My DOF effect is implemented as follows:
1. Split the image to "far" and "near" based on coc sign. Also downscale through bilinear interpolation in between samples at the same pass.
2. Far plane (premultiplied with coc) - gather approach based coc size followed by a "flood fill" small filter to extend the bokeh.
3. Near plane (non-premultiplied; no need to avoid bleeding) - Gaussian blur in 2 steps.
4. Composer blend between 3 images using smoothstep function of the coc.

 

I would also like to hear recommendations for:
1. the composition stage (better idea to merge)
2. If somebody has a recommendation for reducing the number of total passes.
3. Any scatter (instead of gather) approach for the "far" area blurring.

Thanks!

 

The simpler way with less artifacts
If you can decide which items to make blurry in advance, just apply alpha dividing separable blur in the near layer and merge the two layers. If the background isn't blurred at all, there's no need for clipping a non-separable blur kernel against foreground edges for directed blur. Some players are also annoyed by depth-of-field effects in game-play because it can cause eye strain when trying to focus on the image back and forward. Only use full intensity blur temporarily for cut-scenes or when the player is hurt badly.

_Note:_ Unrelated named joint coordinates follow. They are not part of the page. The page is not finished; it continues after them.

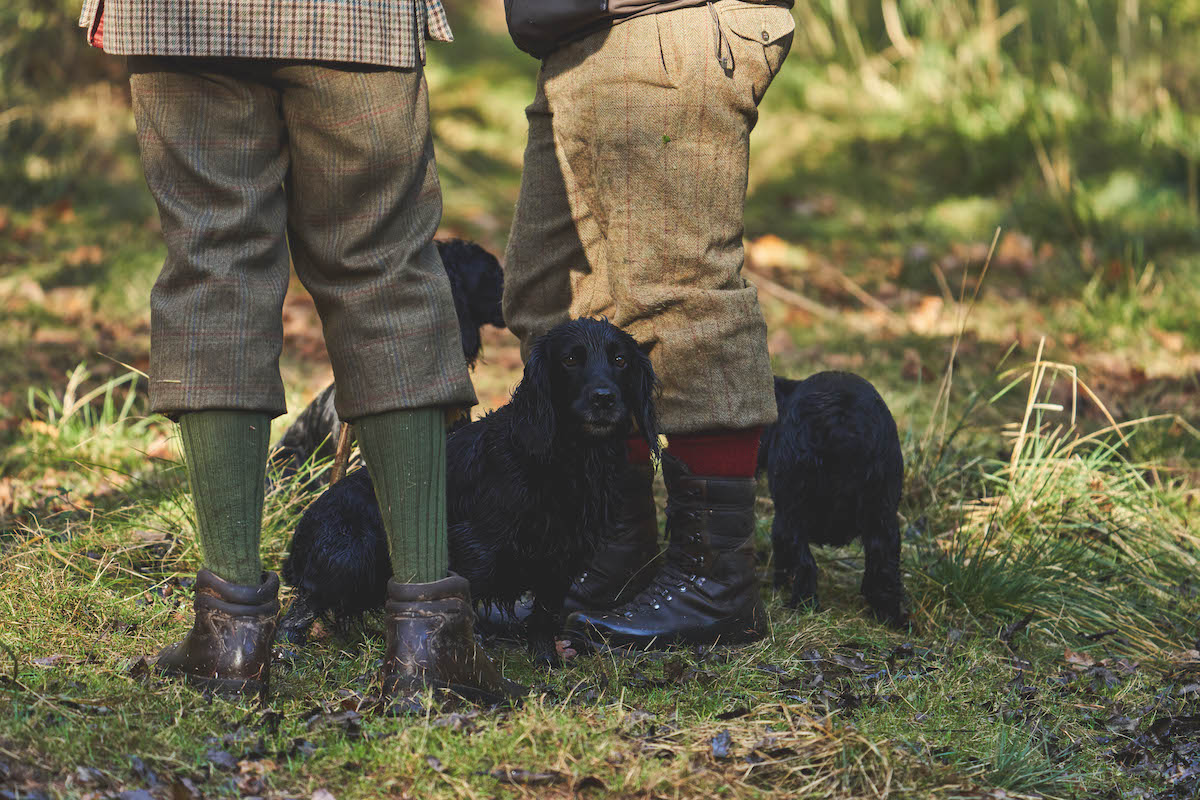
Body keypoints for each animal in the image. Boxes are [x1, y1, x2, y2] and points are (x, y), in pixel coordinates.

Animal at [277, 319, 662, 662]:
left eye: (620, 359)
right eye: (570, 359)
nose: (604, 399)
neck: (567, 458)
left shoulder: (563, 557)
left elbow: (545, 614)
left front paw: (546, 661)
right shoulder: (475, 548)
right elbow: (463, 605)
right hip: (352, 554)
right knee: (302, 604)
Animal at [763, 371, 902, 628]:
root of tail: (839, 422)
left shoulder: (781, 516)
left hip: (792, 511)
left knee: (805, 563)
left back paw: (801, 605)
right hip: (882, 511)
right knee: (884, 565)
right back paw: (891, 618)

Full ray-tracing (too much for RTX 2080 cards)
The next D.O.F. method is probably ray-tracing from multiple camera locations focusing on the same point, causing the parallax to keep it sharp. This would give correct half-circle blurring around edges but takes a lot of processing power. This is still not completely realistic, because light has wave-lengths between RGB which are visible in chromatic aberration, but random wavelength ray-tracing would be overkill for something that can be faked easily with more blur.

Edge detecting hybrid ray-tracing
There's a method for hybrid ray-tracing by only doing it along the seams, but getting 30 FPS would not be worth the effect even if it's faster than full ray-tracing. Just have to wait for faster GPUs.